Teve também Adriana, uma velha amiga, daquelas que a pessoa tem mais como irmã do que como amiga. Residente de outro estado, essa foi praticamente a única que Maurício manteve contato, seja por carta ou email, durante todos os últimos e longos 5 anos. O relacionamento de amizade entre ambos nunca foi abalado, mesmo pelo tempo e distância. A falta de comunicação por alguns meses logo era retomada por um dos lados. Mesmo assim, Maurício deixou de enviar vários escritos, no eterno medo de se expor demais, o que no caso era um tanto exagerado. Ambos tinham um amor incondicional pelo outro, que transpassava qualquer barreira egoísta. O respeito e a amizade sempre estiveram acima de tudo entre eles.

E, com explicações e textos antigos, dezenas de colegas, amigos, conhecidos eram presenteados. Mensagens de incentivo, de felicitação por aniversários e outras datas comemorativas, desabafos, confissões, xingamentos, notícias, tudo estava naquelas caixas de sapatos guardados há anos e só agora vinham à tona, já um tanto sem porquê. Até que chegaram as cartas de Alissa. O grande amor da vida de Maurício que nunca foi correspondido. Na verdade, ela nunca soube realmente se ele gostava ou não dela. Eles até tiveram algum contato mais próximo durante a faculdade, mas os caminhos foram rumados a portos diferentes.

Maurício nunca escondeu a frustração de ter perdido algo que nunca teve. Sua falta de ação perante a garota, a timidez, o medo de tomar um “não”, tudo confluiu para o fracasso que ele sempre tentou apagar de sua mente. Porém, naquele segundo, a caixa de sapato mostrava o passado de forma inexorável na sua frente, apontando uma interrogação para o futuro. O medo de enviar e mesmo ler aquelas cartas vinha com maior vigor. Maurício jogou as folhas no chão e foi para a cozinha. Abriu a geladeira e tomou uma garrafa de água gelada quase num gole só. Ao pôr a garrafa em cima da pia sentiu o exagero e tossiu tanto que caiu no chão e quase desmaiou.

Depois de passar algumas horas no sofá da sala, assistindo televisão e evitando o encontro crucial para se libertar de toda aquela dor, Maurício tomou coragem e voltou para o quarto. Já eram onze e meia da noite. E Maurício leu as correspondências de Alissa repletas de borrões, lamentos e paixão. Sim, pois, apesar de todo o recato desse sentimento, o amor que Maurício nutria pela garota era intenso e profundo.

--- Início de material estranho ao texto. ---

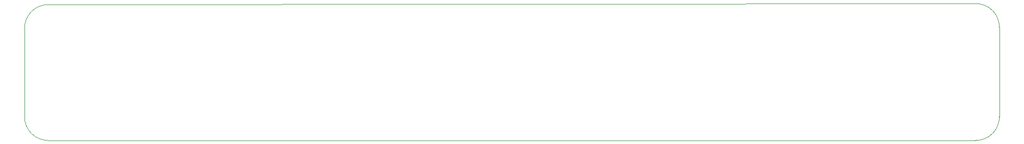
<source format=gbr>
%TF.GenerationSoftware,KiCad,Pcbnew,9.0.1*%
%TF.CreationDate,2025-05-15T18:12:51+02:00*%
%TF.ProjectId,Projet S6,50726f6a-6574-4205-9336-2e6b69636164,rev?*%
%TF.SameCoordinates,Original*%
%TF.FileFunction,Profile,NP*%
%FSLAX46Y46*%
G04 Gerber Fmt 4.6, Leading zero omitted, Abs format (unit mm)*
G04 Created by KiCad (PCBNEW 9.0.1) date 2025-05-15 18:12:51*
%MOMM*%
%LPD*%
G01*
G04 APERTURE LIST*
%TA.AperFunction,Profile*%
%ADD10C,0.050000*%
%TD*%
G04 APERTURE END LIST*
D10*
X83000000Y-79000000D02*
X240000000Y-79000000D01*
X240000000Y-55828427D02*
X83000000Y-56000000D01*
X79000000Y-60000000D02*
X79000000Y-75000000D01*
X83000000Y-79000000D02*
G75*
G02*
X79000000Y-75000000I0J4000000D01*
G01*
X79000000Y-60000000D02*
G75*
G02*
X83000000Y-56000000I4000000J0D01*
G01*
X243999972Y-59828427D02*
X244000000Y-75000000D01*
X244000000Y-75000000D02*
G75*
G02*
X240000000Y-79000000I-4000000J0D01*
G01*
X240000000Y-55828427D02*
G75*
G02*
X244000000Y-59828427I0J-4000000D01*
G01*
M02*

</source>
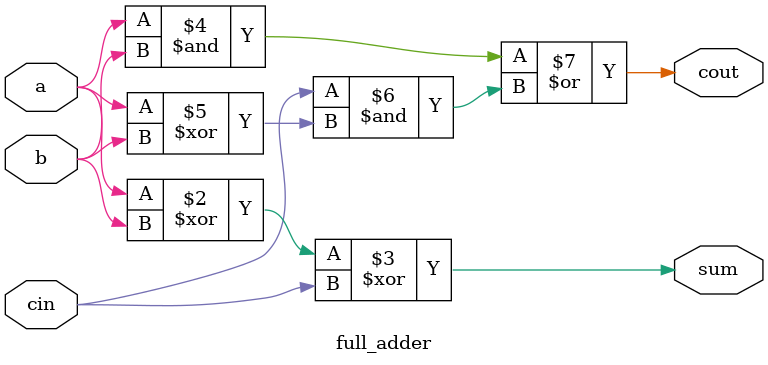
<source format=sv>
/*
Problema 02 - Full Adder
Cristovão Pessoa Cândido Neto - 121110199
Fazendo pela expressao logica do carry-out e sum bit a bit
*/
parameter NUM_OF_BITS=8;
module bits_adder(
  input signed [NUM_OF_BITS-1:0] num1, num2,
  input logic carry_in,
  output signed [NUM_OF_BITS-1:0] sum,
  output logic carry_out
);

  wire[NUM_OF_BITS-1:0] intermediate_sum;
  wire[NUM_OF_BITS-1:0] carry;
  full_adder fa0(num1[0], num2[0], carry_in, intermediate_sum[0], carry[0]);
  full_adder fa1(num1[1], num2[1], carry[0], intermediate_sum[1], carry[1]);
  full_adder fa2(num1[2], num2[2], carry[1], intermediate_sum[2], carry[2]);
  full_adder fa3(num1[3], num2[3], carry[2], intermediate_sum[3], carry[3]);
  full_adder fa4(num1[4], num2[4], carry[3], intermediate_sum[4], carry[4]);
  full_adder fa5(num1[5], num2[5], carry[4], intermediate_sum[5], carry[5]);
  full_adder fa6(num1[6], num2[6], carry[5], intermediate_sum[6], carry[6]);
  full_adder fa7(num1[7], num2[7], carry[6], intermediate_sum[7], carry[7]);

  assign sum = intermediate_sum;
  assign carry_out = carry[7];
  
endmodule

module full_adder (
  input logic a, b, cin,
  output logic sum, cout
);
  
  always_comb begin
  	sum <= a ^ b ^ cin;
    cout <= (a & b) | (cin & (a ^ b));
  end
  
endmodule

</source>
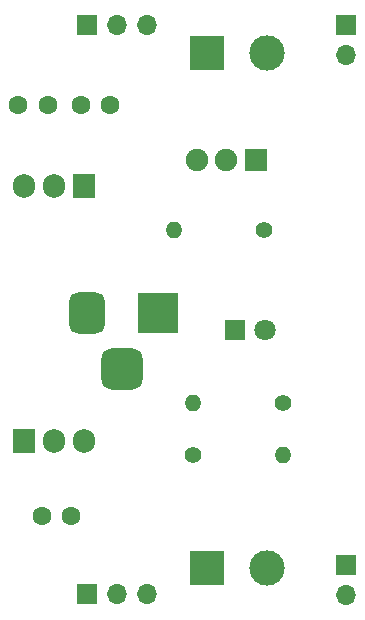
<source format=gbs>
%TF.GenerationSoftware,KiCad,Pcbnew,8.0.3*%
%TF.CreationDate,2024-07-22T06:59:44+03:00*%
%TF.ProjectId,Project 2 - Breadboard Power Supply,50726f6a-6563-4742-9032-202d20427265,rev?*%
%TF.SameCoordinates,Original*%
%TF.FileFunction,Soldermask,Bot*%
%TF.FilePolarity,Negative*%
%FSLAX46Y46*%
G04 Gerber Fmt 4.6, Leading zero omitted, Abs format (unit mm)*
G04 Created by KiCad (PCBNEW 8.0.3) date 2024-07-22 06:59:44*
%MOMM*%
%LPD*%
G01*
G04 APERTURE LIST*
G04 Aperture macros list*
%AMRoundRect*
0 Rectangle with rounded corners*
0 $1 Rounding radius*
0 $2 $3 $4 $5 $6 $7 $8 $9 X,Y pos of 4 corners*
0 Add a 4 corners polygon primitive as box body*
4,1,4,$2,$3,$4,$5,$6,$7,$8,$9,$2,$3,0*
0 Add four circle primitives for the rounded corners*
1,1,$1+$1,$2,$3*
1,1,$1+$1,$4,$5*
1,1,$1+$1,$6,$7*
1,1,$1+$1,$8,$9*
0 Add four rect primitives between the rounded corners*
20,1,$1+$1,$2,$3,$4,$5,0*
20,1,$1+$1,$4,$5,$6,$7,0*
20,1,$1+$1,$6,$7,$8,$9,0*
20,1,$1+$1,$8,$9,$2,$3,0*%
G04 Aperture macros list end*
%ADD10R,3.000000X3.000000*%
%ADD11C,3.000000*%
%ADD12R,1.700000X1.700000*%
%ADD13O,1.700000X1.700000*%
%ADD14R,1.900000X1.900000*%
%ADD15C,1.900000*%
%ADD16C,1.600000*%
%ADD17R,1.905000X2.000000*%
%ADD18O,1.905000X2.000000*%
%ADD19C,1.400000*%
%ADD20O,1.400000X1.400000*%
%ADD21R,3.500000X3.500000*%
%ADD22RoundRect,0.750000X-0.750000X-1.000000X0.750000X-1.000000X0.750000X1.000000X-0.750000X1.000000X0*%
%ADD23RoundRect,0.875000X-0.875000X-0.875000X0.875000X-0.875000X0.875000X0.875000X-0.875000X0.875000X0*%
%ADD24R,1.800000X1.800000*%
%ADD25C,1.800000*%
G04 APERTURE END LIST*
D10*
%TO.C,J6*%
X155800000Y-116000000D03*
D11*
X160880000Y-116000000D03*
%TD*%
D12*
%TO.C,J2*%
X167600000Y-70000000D03*
D13*
X167600000Y-72540000D03*
%TD*%
D14*
%TO.C,S1*%
X159920000Y-81400000D03*
D15*
X157420000Y-81400000D03*
X154920000Y-81400000D03*
%TD*%
D16*
%TO.C,C3*%
X142300000Y-76800000D03*
X139800000Y-76800000D03*
%TD*%
D17*
%TO.C,U1*%
X145390000Y-83600000D03*
D18*
X142850000Y-83600000D03*
X140310000Y-83600000D03*
%TD*%
D12*
%TO.C,J5*%
X145600000Y-118200000D03*
D13*
X148140000Y-118200000D03*
X150680000Y-118200000D03*
%TD*%
D17*
%TO.C,U2*%
X140310000Y-105200000D03*
D18*
X142850000Y-105200000D03*
X145390000Y-105200000D03*
%TD*%
D16*
%TO.C,C2*%
X141800000Y-111600000D03*
X144300000Y-111600000D03*
%TD*%
D19*
%TO.C,R1*%
X160600000Y-87400000D03*
D20*
X152980000Y-87400000D03*
%TD*%
D19*
%TO.C,R3*%
X154600000Y-106400000D03*
D20*
X162220000Y-106400000D03*
%TD*%
D21*
%TO.C,J1*%
X151600000Y-94400000D03*
D22*
X145600000Y-94400000D03*
D23*
X148600000Y-99100000D03*
%TD*%
D16*
%TO.C,C1*%
X147600000Y-76800000D03*
X145100000Y-76800000D03*
%TD*%
D10*
%TO.C,J7*%
X155800000Y-72400000D03*
D11*
X160880000Y-72400000D03*
%TD*%
D19*
%TO.C,R2*%
X162200000Y-102000000D03*
D20*
X154580000Y-102000000D03*
%TD*%
D24*
%TO.C,D1*%
X158200000Y-95800000D03*
D25*
X160740000Y-95800000D03*
%TD*%
D12*
%TO.C,J4*%
X145600000Y-70000000D03*
D13*
X148140000Y-70000000D03*
X150680000Y-70000000D03*
%TD*%
D12*
%TO.C,J3*%
X167600000Y-115740000D03*
D13*
X167600000Y-118280000D03*
%TD*%
M02*

</source>
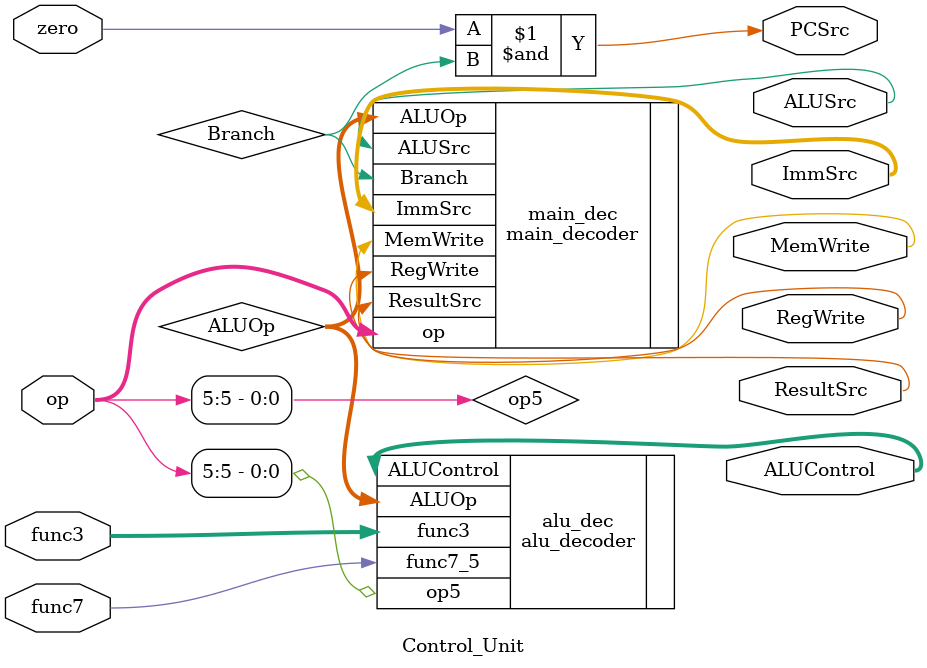
<source format=v>
module Control_Unit(zero, op, func3, func7, PCSrc, RegWrite, ALUSrc, MemWrite, ResultSrc, ImmSrc, ALUControl);

    input zero, func7;
    input [6:0] op;
    input [2:0] func3;

    output PCSrc, RegWrite, ALUSrc, MemWrite, ResultSrc;
    output [1:0] ImmSrc;
    output [2:0] ALUControl;

    wire [1:0] ALUOp;
    wire op5, Branch;

    assign op5 = op[5];

    main_decoder main_dec (
        .op(op), .RegWrite(RegWrite), .ALUSrc(ALUSrc), .MemWrite(MemWrite), 
        .ResultSrc(ResultSrc), .Branch(Branch), .ImmSrc(ImmSrc), .ALUOp(ALUOp)
    );

    alu_decoder alu_dec (
        .ALUOp(ALUOp), .func3(func3), .op5(op5), .func7_5(func7), .ALUControl(ALUControl)
    );

    assign PCSrc = zero & Branch;
    
endmodule
</source>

Interessante que, com o passar das páginas, ele começou a ver que tudo aquilo não passava de bobagem e aqueles sentimentos não iriam fazer sentido para Alissa, como já não faziam para ele. Talvez esse conformismo oportunista de jogar para o outro a responsabilidade da ação – ou da falta dela – tenha salvado a vida de Maurício, que resolveu enviar todo o conteúdo para seu amor platônico, mas sem temer a reação dela. Seu medo, por fim, terminara. E, portanto, a razão para o suicídio também. E graças a um ato que aliou a coragem do envio das cartas com uma razão bastante covarde: a de achar tudo aquilo perda de tempo, só para sufocar uma paixão reprimida. Mas enfim, daqui por diante, Maurício pode viver seus últimos dias de vida em paz. Nossa existência é muito irônica mesmo.